My architecture allows files to be put in s3 for which Lambda function runs concurrently. However, the files being put in S3 are somehow overwriting because of some other process in a gap of milliseconds. Those multiple put events for the same file are causing the lambda to trigger multiple times for the same event.

Is there a threshold I can set on s3 events (something that doesn't trigger the lambda multiple times for the same file event.)

Or what kind of s3 event only occurs when a file is created and not updated?

There is already a code in place which checks if the trigger file is present. if not, it creates the trigger file. But that is also of no use since the other process is very fast to put files is s3.

Something like this below -

    try:
        s3_client.head_object(Bucket=trigger_bucket, Key=trigger_file)
    except ClientError as _:
        create_trigger_file(
            s3_client, trigger_bucket, trigger_file
        )

CodePudding user response：

It appears your problem is that multiple invocations of the AWS Lambda function are attempting to access the same files at the same time.

To avoid this, you could modify the settings on the Lambda function to Manage Lambda reserved concurrency - AWS Lambda by setting the reserved concurrency to 1. This will only allow a single invocation of the Lambda function to run at any time.

AWS Lambda reserved concurrency

CodePudding user response：

You could configure Amazon S3 to send events to an Amazon SQS FIFO (first-in-first-out) queue. The queue could then trigger the Lambda function.

The benefit of using a FIFO queue is that each message has a Message Group ID. A FIFO queue will only provide one message to the AWS Lambda function per Message Group ID. It will not send another message with the same Message Group ID until the earlier one has been fully processed. If you set the Message Group Id to be the Key of the S3 object, then it would effectively have a separate queue for each object created in S3.

This method would allow Lambda functions to run in parallel for different objects, but for each particular Key there would only be a maximum of one Lambda function executing.

CodePudding user response：

I guess the problem is that your architecture needs to write to the same file. This is not scalable. From the documentation:

Amazon S3 does not support object locking for concurrent writers. If two PUT requests are simultaneously made to the same key, the request with the latest timestamp wins. If this is an issue, you must build an object-locking mechanism into your application.

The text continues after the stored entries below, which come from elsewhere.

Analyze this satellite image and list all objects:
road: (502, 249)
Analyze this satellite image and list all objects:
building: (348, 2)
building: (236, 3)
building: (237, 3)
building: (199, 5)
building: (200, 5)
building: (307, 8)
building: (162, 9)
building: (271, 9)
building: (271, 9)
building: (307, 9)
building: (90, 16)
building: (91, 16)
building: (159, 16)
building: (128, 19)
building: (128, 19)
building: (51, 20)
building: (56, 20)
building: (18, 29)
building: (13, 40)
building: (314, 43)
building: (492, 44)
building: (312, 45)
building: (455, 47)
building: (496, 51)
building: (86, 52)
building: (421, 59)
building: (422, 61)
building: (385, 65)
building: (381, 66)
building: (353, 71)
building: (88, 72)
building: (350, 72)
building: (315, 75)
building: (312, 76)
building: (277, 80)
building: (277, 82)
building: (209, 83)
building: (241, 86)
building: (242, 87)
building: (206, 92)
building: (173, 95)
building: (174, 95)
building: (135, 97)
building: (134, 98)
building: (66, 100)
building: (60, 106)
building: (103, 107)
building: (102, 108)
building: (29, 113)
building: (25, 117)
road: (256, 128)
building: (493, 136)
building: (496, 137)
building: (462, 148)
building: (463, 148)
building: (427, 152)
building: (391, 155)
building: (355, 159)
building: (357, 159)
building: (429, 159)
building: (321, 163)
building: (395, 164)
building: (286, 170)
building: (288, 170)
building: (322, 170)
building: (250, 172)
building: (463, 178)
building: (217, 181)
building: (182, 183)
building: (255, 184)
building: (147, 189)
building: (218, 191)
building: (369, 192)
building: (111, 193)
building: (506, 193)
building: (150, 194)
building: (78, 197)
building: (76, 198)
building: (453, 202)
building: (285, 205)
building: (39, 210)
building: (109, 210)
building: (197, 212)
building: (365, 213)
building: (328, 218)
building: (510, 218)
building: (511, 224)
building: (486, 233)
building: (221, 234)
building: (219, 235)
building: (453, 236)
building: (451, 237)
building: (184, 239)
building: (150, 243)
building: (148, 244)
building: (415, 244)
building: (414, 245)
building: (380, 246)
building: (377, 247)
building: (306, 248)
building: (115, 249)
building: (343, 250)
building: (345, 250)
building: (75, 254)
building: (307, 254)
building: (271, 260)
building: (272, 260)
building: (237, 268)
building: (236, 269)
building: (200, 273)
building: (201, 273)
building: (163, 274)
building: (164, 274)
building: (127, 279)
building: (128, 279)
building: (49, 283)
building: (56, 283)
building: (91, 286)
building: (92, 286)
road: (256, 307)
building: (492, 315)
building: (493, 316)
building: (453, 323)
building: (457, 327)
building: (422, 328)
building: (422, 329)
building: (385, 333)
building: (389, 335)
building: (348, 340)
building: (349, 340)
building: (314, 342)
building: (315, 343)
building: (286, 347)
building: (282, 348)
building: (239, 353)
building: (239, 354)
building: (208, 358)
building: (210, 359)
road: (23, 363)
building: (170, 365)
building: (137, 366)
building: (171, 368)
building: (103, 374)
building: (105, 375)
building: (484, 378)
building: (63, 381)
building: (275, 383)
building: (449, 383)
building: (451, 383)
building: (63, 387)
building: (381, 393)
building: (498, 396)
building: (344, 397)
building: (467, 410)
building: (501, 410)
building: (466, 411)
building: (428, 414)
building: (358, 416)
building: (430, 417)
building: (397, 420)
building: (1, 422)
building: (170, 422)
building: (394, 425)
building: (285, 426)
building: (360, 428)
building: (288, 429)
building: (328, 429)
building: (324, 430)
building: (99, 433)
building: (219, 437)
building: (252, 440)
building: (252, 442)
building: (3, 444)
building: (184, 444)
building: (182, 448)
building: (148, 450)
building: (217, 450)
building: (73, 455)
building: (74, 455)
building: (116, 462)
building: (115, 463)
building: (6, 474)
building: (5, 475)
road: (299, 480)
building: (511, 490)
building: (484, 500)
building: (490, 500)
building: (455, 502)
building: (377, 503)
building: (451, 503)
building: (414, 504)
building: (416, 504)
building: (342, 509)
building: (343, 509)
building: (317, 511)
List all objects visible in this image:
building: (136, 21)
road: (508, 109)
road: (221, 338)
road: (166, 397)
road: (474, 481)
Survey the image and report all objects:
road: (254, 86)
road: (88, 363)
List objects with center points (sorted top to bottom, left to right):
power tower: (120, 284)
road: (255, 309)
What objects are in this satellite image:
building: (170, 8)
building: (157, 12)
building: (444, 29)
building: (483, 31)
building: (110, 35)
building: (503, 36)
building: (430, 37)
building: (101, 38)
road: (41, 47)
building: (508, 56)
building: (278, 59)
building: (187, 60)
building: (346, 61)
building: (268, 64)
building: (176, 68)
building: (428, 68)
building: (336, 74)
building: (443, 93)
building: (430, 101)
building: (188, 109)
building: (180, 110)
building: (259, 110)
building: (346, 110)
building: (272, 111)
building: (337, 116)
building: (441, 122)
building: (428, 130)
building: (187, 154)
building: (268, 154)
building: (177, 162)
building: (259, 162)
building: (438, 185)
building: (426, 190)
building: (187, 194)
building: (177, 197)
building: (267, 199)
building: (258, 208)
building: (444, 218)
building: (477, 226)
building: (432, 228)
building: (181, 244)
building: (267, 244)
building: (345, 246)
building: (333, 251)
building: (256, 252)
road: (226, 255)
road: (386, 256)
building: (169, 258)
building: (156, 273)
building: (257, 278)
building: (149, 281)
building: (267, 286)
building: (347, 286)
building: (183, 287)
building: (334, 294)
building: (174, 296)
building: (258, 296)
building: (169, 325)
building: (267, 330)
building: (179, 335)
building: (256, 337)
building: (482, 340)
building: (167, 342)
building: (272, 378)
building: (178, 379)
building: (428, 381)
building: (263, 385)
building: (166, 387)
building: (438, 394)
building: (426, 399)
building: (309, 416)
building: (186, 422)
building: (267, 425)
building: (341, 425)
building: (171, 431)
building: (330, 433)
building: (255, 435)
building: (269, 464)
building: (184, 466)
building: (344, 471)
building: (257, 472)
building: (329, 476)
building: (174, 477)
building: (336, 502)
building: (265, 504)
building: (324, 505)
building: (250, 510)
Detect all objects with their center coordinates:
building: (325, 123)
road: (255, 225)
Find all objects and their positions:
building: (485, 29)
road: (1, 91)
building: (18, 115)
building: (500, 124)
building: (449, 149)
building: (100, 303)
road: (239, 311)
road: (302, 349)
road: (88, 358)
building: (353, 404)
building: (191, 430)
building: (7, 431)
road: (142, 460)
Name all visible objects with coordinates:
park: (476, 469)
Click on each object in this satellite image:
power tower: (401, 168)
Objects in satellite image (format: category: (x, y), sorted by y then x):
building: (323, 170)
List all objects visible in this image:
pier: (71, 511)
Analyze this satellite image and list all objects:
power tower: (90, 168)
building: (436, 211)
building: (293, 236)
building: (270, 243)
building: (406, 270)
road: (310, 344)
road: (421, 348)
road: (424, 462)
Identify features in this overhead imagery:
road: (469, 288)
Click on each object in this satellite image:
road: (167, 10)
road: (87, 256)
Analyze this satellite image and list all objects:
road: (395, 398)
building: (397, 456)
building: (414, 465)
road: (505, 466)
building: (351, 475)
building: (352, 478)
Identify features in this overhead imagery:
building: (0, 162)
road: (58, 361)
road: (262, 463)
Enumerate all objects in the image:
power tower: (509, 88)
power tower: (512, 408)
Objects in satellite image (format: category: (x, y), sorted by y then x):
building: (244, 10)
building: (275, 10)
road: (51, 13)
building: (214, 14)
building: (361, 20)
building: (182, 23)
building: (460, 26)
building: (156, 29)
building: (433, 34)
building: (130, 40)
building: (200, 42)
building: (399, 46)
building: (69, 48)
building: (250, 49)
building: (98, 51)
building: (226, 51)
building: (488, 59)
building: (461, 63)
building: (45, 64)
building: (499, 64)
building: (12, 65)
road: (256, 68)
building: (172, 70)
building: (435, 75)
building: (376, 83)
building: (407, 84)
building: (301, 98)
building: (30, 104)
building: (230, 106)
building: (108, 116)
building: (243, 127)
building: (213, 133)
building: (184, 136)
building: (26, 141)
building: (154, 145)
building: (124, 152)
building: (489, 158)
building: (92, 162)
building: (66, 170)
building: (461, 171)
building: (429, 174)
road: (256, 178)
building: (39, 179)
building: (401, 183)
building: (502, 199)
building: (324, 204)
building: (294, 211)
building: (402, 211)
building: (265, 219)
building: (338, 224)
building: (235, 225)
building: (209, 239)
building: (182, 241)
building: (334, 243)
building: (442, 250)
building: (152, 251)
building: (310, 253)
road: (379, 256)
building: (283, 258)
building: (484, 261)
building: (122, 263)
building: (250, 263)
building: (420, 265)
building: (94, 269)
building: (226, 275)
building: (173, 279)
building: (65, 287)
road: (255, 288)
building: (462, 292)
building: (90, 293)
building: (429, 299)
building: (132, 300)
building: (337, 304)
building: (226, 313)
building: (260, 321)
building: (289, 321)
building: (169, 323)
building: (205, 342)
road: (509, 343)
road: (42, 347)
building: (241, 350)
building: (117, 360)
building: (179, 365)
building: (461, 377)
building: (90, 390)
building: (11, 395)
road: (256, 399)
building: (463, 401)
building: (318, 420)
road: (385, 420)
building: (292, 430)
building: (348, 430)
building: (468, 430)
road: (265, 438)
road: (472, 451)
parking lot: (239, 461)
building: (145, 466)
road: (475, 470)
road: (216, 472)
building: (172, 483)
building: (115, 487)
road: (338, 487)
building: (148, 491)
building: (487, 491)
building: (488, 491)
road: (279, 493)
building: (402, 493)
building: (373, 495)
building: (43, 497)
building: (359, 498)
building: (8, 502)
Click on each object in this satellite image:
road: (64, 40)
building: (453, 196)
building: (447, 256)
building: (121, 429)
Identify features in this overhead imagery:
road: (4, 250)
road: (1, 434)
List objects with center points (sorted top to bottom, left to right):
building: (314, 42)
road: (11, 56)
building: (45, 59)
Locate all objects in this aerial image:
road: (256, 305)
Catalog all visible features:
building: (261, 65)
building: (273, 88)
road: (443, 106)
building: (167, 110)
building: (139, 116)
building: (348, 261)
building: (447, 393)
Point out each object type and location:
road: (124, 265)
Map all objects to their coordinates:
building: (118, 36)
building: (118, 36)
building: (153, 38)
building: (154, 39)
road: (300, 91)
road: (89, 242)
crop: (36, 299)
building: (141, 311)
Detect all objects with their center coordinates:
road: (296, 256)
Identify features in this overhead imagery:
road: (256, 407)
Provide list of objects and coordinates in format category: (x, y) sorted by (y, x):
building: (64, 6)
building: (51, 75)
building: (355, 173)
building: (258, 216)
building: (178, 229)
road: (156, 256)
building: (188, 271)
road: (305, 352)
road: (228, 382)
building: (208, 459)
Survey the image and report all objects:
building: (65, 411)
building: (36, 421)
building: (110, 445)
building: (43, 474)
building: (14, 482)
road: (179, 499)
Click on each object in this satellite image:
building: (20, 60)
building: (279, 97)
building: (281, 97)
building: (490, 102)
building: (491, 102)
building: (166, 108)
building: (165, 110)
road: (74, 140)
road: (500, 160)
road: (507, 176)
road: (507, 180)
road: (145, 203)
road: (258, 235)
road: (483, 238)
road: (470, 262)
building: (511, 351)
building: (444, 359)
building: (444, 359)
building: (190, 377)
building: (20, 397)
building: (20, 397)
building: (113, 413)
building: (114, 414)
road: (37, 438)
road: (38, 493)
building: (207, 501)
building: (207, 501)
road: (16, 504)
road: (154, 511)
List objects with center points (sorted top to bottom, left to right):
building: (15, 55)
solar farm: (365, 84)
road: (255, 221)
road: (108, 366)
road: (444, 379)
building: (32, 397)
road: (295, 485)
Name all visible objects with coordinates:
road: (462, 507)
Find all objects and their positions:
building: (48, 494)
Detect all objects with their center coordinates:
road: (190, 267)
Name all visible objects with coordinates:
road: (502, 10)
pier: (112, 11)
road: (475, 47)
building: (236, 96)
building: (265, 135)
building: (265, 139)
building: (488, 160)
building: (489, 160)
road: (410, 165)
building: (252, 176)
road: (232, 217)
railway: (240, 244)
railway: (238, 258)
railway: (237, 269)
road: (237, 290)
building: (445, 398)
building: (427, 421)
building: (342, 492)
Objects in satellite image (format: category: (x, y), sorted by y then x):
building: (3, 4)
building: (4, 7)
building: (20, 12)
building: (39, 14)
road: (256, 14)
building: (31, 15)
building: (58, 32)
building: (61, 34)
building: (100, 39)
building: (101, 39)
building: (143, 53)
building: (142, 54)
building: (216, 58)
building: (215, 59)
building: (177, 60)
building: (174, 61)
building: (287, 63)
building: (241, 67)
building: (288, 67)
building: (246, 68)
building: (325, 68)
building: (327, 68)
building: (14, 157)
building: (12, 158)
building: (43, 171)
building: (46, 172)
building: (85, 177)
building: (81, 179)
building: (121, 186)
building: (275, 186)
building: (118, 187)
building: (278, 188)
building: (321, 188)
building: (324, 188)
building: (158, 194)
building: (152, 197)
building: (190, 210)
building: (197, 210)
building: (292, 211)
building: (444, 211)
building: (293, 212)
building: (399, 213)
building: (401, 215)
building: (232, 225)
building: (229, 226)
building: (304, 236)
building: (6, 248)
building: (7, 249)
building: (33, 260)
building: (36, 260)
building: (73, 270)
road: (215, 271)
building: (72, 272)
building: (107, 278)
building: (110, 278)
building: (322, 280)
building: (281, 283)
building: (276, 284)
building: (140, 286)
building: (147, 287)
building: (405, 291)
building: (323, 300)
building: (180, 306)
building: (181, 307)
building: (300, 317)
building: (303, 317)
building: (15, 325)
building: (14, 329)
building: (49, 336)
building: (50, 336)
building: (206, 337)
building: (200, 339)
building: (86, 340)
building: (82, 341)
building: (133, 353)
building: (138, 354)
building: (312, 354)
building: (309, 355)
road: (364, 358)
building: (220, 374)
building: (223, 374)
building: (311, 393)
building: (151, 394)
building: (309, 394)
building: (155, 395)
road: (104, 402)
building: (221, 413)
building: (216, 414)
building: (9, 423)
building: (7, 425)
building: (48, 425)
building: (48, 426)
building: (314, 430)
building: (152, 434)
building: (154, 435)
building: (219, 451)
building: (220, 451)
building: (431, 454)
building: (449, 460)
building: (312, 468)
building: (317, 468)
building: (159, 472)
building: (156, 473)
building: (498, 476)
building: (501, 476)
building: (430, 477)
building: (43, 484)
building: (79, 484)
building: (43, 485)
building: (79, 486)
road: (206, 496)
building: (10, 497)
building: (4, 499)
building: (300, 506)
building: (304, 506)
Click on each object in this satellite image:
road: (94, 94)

So, think about your architecture. Why do you have a process that wants to process multiple times to the same file at the same time? The lambda's that create these S3 files, do they need to write to the same file? If I understand your use case correctly, every lambda could create an unique file. For example, based on the name of the PDF you want to create or with some timestamp added to it. That ensures you don't have write collisions. You could create lifecycle rules on the S3 bucket to delete the files after a day or so, such that you don't increase your storage costs too much. Or have a lambda delete the file when it is finished with it.